Below is a set of entries; copy all of them exactly.

-----

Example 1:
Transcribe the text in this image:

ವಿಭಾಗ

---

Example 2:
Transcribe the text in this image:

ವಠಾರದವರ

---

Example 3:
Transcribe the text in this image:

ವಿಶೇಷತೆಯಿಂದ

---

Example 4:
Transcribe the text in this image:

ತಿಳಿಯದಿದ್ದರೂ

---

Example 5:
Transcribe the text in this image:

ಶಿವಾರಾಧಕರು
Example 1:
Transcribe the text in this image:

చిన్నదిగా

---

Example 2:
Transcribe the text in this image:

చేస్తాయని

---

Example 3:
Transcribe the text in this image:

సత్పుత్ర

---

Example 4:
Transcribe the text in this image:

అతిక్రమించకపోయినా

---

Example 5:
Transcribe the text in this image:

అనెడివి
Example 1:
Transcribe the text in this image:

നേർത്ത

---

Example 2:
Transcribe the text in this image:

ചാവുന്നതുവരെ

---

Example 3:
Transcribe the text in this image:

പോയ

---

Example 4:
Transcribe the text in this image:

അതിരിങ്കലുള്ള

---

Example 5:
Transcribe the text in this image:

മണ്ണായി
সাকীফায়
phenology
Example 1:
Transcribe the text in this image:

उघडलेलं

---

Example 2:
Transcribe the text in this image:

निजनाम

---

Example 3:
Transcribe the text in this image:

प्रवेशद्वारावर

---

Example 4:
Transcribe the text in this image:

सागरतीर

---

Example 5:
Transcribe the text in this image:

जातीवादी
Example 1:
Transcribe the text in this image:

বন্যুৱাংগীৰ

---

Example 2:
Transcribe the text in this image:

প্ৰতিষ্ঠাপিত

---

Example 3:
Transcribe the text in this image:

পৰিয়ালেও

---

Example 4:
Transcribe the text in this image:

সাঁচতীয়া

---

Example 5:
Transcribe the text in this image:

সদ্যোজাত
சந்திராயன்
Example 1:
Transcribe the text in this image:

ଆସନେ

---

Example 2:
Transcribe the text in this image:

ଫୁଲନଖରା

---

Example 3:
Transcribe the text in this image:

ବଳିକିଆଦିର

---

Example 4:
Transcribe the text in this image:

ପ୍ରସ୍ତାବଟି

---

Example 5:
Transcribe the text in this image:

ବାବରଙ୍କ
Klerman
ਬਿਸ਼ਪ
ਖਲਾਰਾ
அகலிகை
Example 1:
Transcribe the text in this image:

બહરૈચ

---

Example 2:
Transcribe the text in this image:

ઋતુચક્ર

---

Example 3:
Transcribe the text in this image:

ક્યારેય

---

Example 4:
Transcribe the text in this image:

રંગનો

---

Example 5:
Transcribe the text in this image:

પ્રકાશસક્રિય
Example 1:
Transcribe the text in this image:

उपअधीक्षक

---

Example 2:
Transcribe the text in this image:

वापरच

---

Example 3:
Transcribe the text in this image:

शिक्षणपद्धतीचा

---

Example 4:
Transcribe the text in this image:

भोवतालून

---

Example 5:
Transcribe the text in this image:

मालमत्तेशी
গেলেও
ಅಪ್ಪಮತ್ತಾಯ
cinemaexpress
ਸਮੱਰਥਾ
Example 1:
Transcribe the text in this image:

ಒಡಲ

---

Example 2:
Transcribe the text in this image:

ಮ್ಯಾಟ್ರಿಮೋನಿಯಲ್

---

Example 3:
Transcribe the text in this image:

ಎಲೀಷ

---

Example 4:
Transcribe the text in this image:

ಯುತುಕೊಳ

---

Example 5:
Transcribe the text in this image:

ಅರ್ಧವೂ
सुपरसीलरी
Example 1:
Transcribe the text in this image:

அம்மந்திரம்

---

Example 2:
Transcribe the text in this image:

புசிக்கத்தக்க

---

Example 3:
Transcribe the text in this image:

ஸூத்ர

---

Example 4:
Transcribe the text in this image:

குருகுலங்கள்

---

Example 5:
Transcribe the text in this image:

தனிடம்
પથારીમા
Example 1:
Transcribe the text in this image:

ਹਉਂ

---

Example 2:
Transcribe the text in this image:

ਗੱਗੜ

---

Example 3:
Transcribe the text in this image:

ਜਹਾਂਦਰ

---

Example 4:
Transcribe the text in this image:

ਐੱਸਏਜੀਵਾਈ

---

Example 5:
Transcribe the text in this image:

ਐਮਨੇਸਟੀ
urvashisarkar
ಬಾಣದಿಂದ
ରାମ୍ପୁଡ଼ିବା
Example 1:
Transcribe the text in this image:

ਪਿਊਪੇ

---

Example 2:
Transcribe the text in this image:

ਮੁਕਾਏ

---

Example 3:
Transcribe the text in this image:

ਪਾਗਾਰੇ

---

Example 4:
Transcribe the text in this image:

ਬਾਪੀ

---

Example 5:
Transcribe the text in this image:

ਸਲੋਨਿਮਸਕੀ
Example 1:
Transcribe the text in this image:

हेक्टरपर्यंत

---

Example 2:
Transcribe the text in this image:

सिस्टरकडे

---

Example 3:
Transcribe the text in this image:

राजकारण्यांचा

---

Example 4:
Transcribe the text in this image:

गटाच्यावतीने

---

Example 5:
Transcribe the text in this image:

-----

- Your response
Example 1:
Transcribe the text in this image:

ವಿಭಾಗ

---

Example 2:
Transcribe the text in this image:

ವಠಾರದವರ

---

Example 3:
Transcribe the text in this image:

ವಿಶೇಷತೆಯಿಂದ

---

Example 4:
Transcribe the text in this image:

ತಿಳಿಯದಿದ್ದರೂ

---

Example 5:
Transcribe the text in this image:

ಶಿವಾರಾಧಕರು
Example 1:
Transcribe the text in this image:

చిన్నదిగా

---

Example 2:
Transcribe the text in this image:

చేస్తాయని

---

Example 3:
Transcribe the text in this image:

సత్పుత్ర

---

Example 4:
Transcribe the text in this image:

అతిక్రమించకపోయినా

---

Example 5:
Transcribe the text in this image:

అనెడివి
Example 1:
Transcribe the text in this image:

നേർത്ത

---

Example 2:
Transcribe the text in this image:

ചാവുന്നതുവരെ

---

Example 3:
Transcribe the text in this image:

പോയ

---

Example 4:
Transcribe the text in this image:

അതിരിങ്കലുള്ള

---

Example 5:
Transcribe the text in this image:

മണ്ണായി
সাকীফায়
phenology
Example 1:
Transcribe the text in this image:

उघडलेलं

---

Example 2:
Transcribe the text in this image:

निजनाम

---

Example 3:
Transcribe the text in this image:

प्रवेशद्वारावर

---

Example 4:
Transcribe the text in this image:

सागरतीर

---

Example 5:
Transcribe the text in this image:

जातीवादी
Example 1:
Transcribe the text in this image:

বন্যুৱাংগীৰ

---

Example 2:
Transcribe the text in this image:

প্ৰতিষ্ঠাপিত

---

Example 3:
Transcribe the text in this image:

পৰিয়ালেও

---

Example 4:
Transcribe the text in this image:

সাঁচতীয়া

---

Example 5:
Transcribe the text in this image:

সদ্যোজাত
சந்திராயன்
Example 1:
Transcribe the text in this image:

ଆସନେ

---

Example 2:
Transcribe the text in this image:

ଫୁଲନଖରା

---

Example 3:
Transcribe the text in this image:

ବଳିକିଆଦିର

---

Example 4:
Transcribe the text in this image:

ପ୍ରସ୍ତାବଟି

---

Example 5:
Transcribe the text in this image:

ବାବରଙ୍କ
Klerman
ਬਿਸ਼ਪ
ਖਲਾਰਾ
அகலிகை
Example 1:
Transcribe the text in this image:

બહરૈચ

---

Example 2:
Transcribe the text in this image:

ઋતુચક્ર

---

Example 3:
Transcribe the text in this image:

ક્યારેય

---

Example 4:
Transcribe the text in this image:

રંગનો

---

Example 5:
Transcribe the text in this image:

પ્રકાશસક્રિય
Example 1:
Transcribe the text in this image:

उपअधीक्षक

---

Example 2:
Transcribe the text in this image:

वापरच

---

Example 3:
Transcribe the text in this image:

शिक्षणपद्धतीचा

---

Example 4:
Transcribe the text in this image:

भोवतालून

---

Example 5:
Transcribe the text in this image:

मालमत्तेशी
গেলেও
ಅಪ್ಪಮತ್ತಾಯ
cinemaexpress
ਸਮੱਰਥਾ
Example 1:
Transcribe the text in this image:

ಒಡಲ

---

Example 2:
Transcribe the text in this image:

ಮ್ಯಾಟ್ರಿಮೋನಿಯಲ್

---

Example 3:
Transcribe the text in this image:

ಎಲೀಷ

---

Example 4:
Transcribe the text in this image:

ಯುತುಕೊಳ

---

Example 5:
Transcribe the text in this image:

ಅರ್ಧವೂ
सुपरसीलरी
Example 1:
Transcribe the text in this image:

அம்மந்திரம்

---

Example 2:
Transcribe the text in this image:

புசிக்கத்தக்க

---

Example 3:
Transcribe the text in this image:

ஸூத்ர

---

Example 4:
Transcribe the text in this image:

குருகுலங்கள்

---

Example 5:
Transcribe the text in this image:

தனிடம்
પથારીમા
Example 1:
Transcribe the text in this image:

ਹਉਂ

---

Example 2:
Transcribe the text in this image:

ਗੱਗੜ

---

Example 3:
Transcribe the text in this image:

ਜਹਾਂਦਰ

---

Example 4:
Transcribe the text in this image:

ਐੱਸਏਜੀਵਾਈ

---

Example 5:
Transcribe the text in this image:

ਐਮਨੇਸਟੀ
urvashisarkar
ಬಾಣದಿಂದ
ରାମ୍ପୁଡ଼ିବା
Example 1:
Transcribe the text in this image:

ਪਿਊਪੇ

---

Example 2:
Transcribe the text in this image:

ਮੁਕਾਏ

---

Example 3:
Transcribe the text in this image:

ਪਾਗਾਰੇ

---

Example 4:
Transcribe the text in this image:

ਬਾਪੀ

---

Example 5:
Transcribe the text in this image:

ਸਲੋਨਿਮਸਕੀ
Example 1:
Transcribe the text in this image:

हेक्टरपर्यंत

---

Example 2:
Transcribe the text in this image:

सिस्टरकडे

---

Example 3:
Transcribe the text in this image:

राजकारण्यांचा

---

Example 4:
Transcribe the text in this image:

गटाच्यावतीने

---

Example 5:
Transcribe the text in this image:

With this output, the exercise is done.